ITALIA ASTENUTA. Trentatré paesi si sono schierati a favore della risoluzione proposta dell’Autorità nazionale palestinese, 17 si sono astenuti, tra i quali l’Italia, mentre Stati Uniti, Germania, Regno Unito e Paesi Bassi si sono opposti. Anche la Francia ha votato a favore, suscitando veementi critiche da parte del Gran rabbino di Francia e del ministro dell’Interno Bernard Cazeneuve, intervenuto lunedì.

MONTE DEL TEMPIO. Il “Monte del Tempio” è il luogo più sacro dell’ebraismo, quello che ospitò il Tempio costruito da Salomone e distrutto dai romani. Il luogo è riverito anche dai musulmani, arrivati solo molti secoli dopo, ed è attualmente retto da uno status quo che regola luoghi e orari di visita per ebrei e musulmani.

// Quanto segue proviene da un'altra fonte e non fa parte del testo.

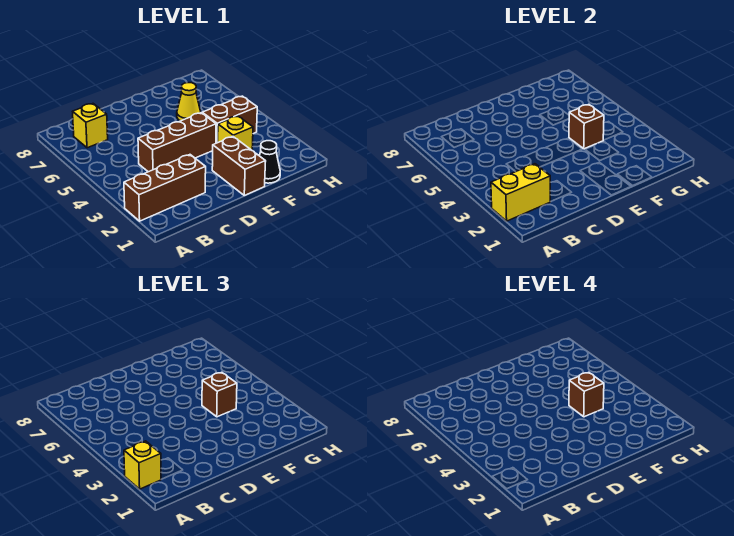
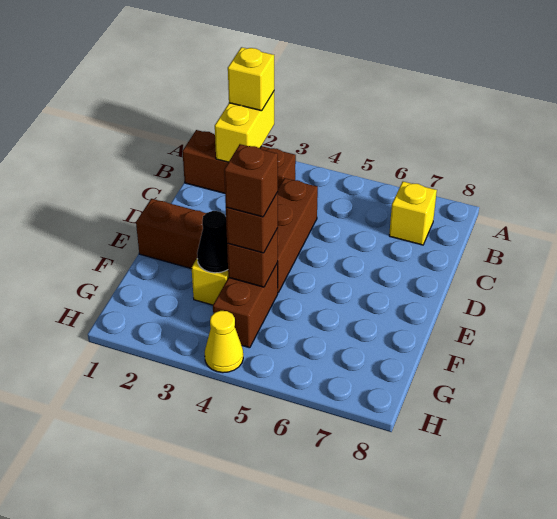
brown 1x3 brick [124,155,206,221] -> brown 1x3 brick turned to [182,130,296,193]
black 1x1 cone [259,141,280,183] -> black 1x1 cone moved to [197,211,228,273]
yellow 1x1 cone [177,83,201,121] -> yellow 1x1 cone moved to [205,311,243,373]

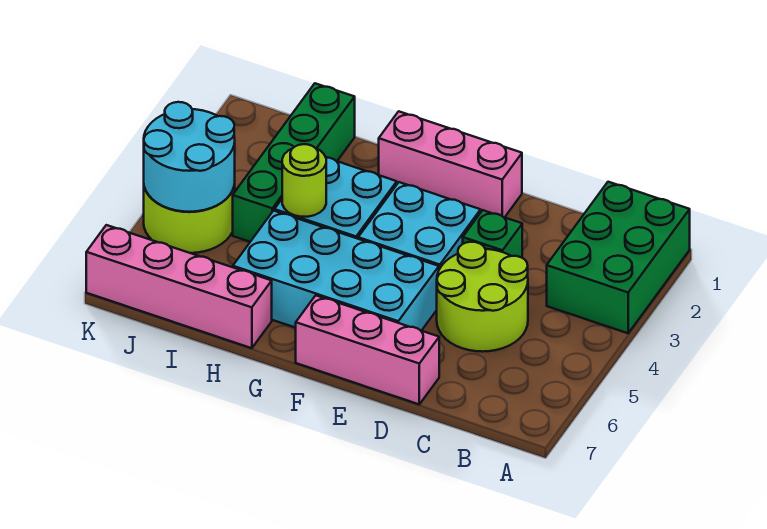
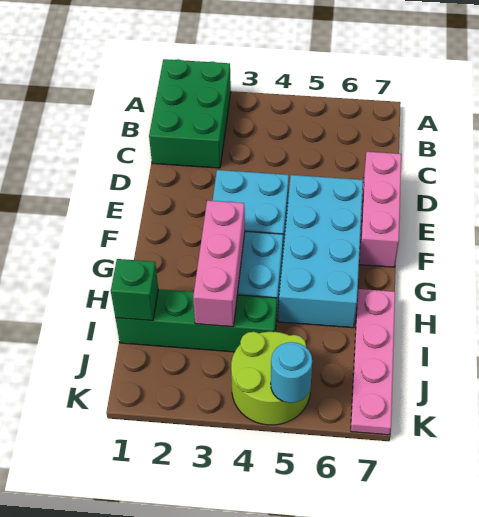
green 2x3 brick [547,182,690,333] -> green 2x3 brick turned to [149,59,231,168]
lime 2x2 round brick [437,242,528,352] -> none
green 1x1 brick [463,210,522,258] -> green 1x1 brick moved to [111,259,158,321]
pink 1x3 brick [379,111,522,217] -> pink 1x3 brick moved to [193,200,245,327]
lime 1x1 round brick [282,144,326,217] -> none
pink 1x4 brick [86,225,272,348] -> pink 1x4 plate [351,289,395,435]
cyan 2x2 round brick [144,102,235,212] -> cyan 1x1 round brick [271,342,312,403]

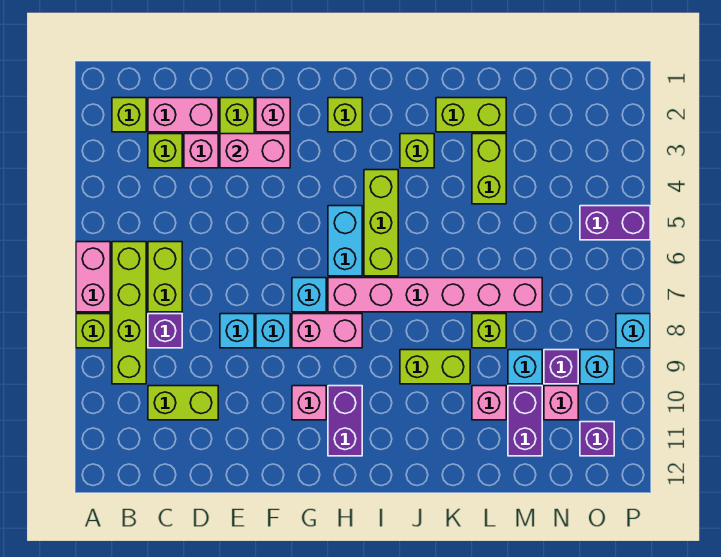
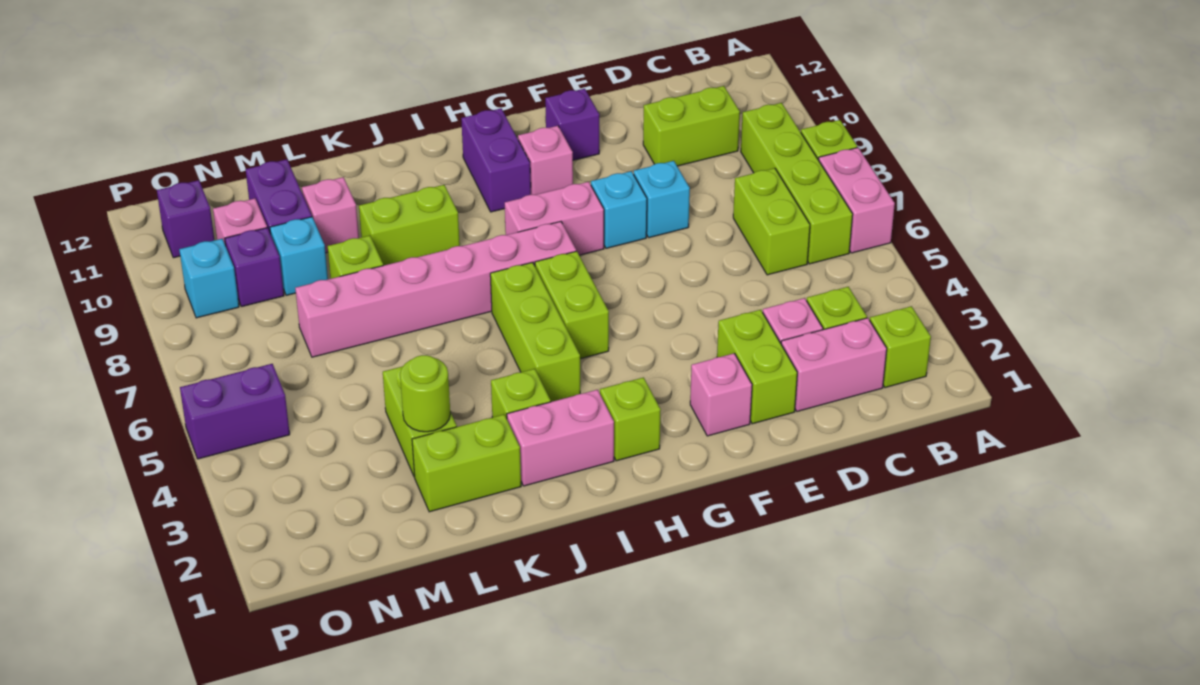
purple 1x1 brick [148,314,182,348] -> purple 1x1 brick moved to [545,89,599,160]
pink 1x2 brick [220,134,290,168] -> pink 1x2 brick moved to [507,390,614,486]
cyan 1x1 brick [292,278,326,312] -> none
cyan 1x2 brick [328,206,362,276] -> lime 1x2 brick [535,251,609,359]
none -> lime 1x1 round brick [400,355,450,432]
cyan 1x1 brick [616,314,650,348] -> none

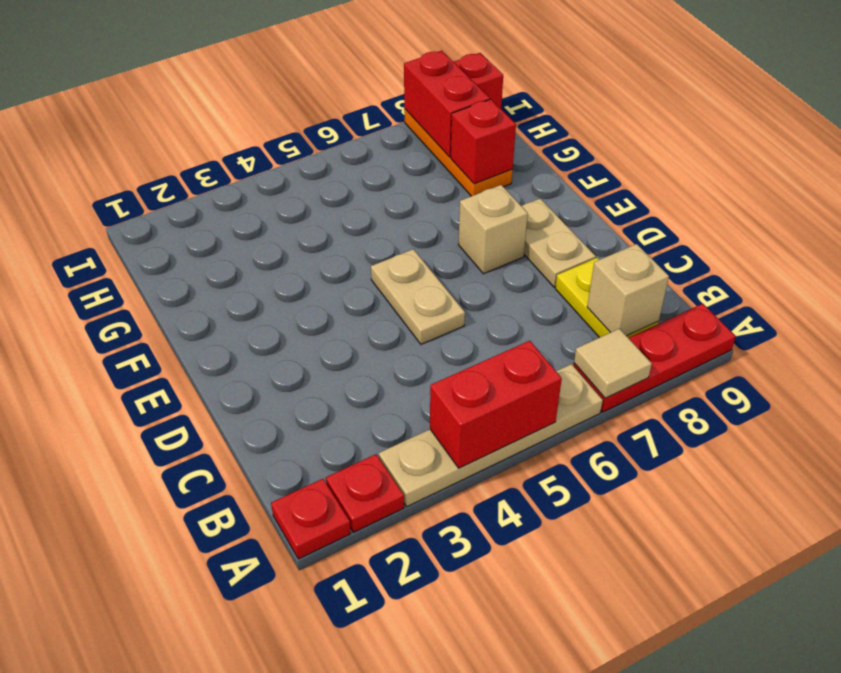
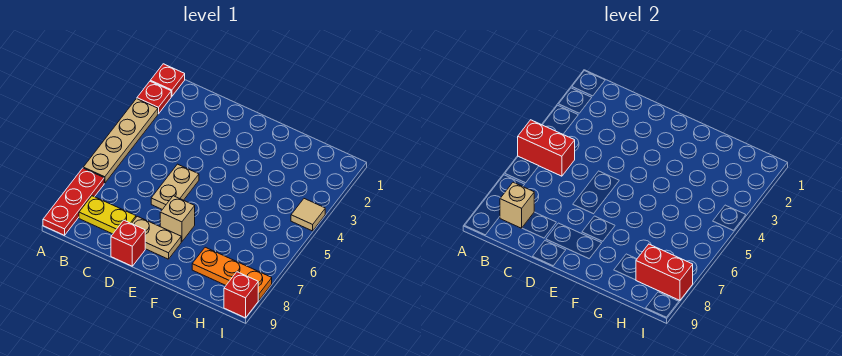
red 1x2 brick [430,341,562,468] -> red 1x2 brick turned to [518,120,575,176]
tan 1x1 tile [574,329,652,398] -> tan 1x1 tile moved to [291,199,325,231]
tan 1x2 plate [371,249,465,344] -> tan 1x2 plate turned to [151,164,199,209]
red 1x1 brick [451,99,516,184] -> red 1x1 brick moved to [111,220,145,266]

«NEGAZIONE DI EVIDENZE STORICHE». Per Repubblica, «cancellare con una furbizia politico-diplomatica il ricamo linguistico e spirituale di Gerusalemme non è solo una goffa negazione delle evidenze storiche ma una forzatura che lede, sul piano lessicale, lo “status quo”» e «nega il punto del mondo che lega Israele alla Terra». Non a caso, in tanti si sono già mossi per «ottenere una rettifica necessaria per impedire che dal luogo in cui Dio rifiutò il sacrificio di Isacco ricominci un altro rito di quel culto sanguinario che chiamiamo guerra».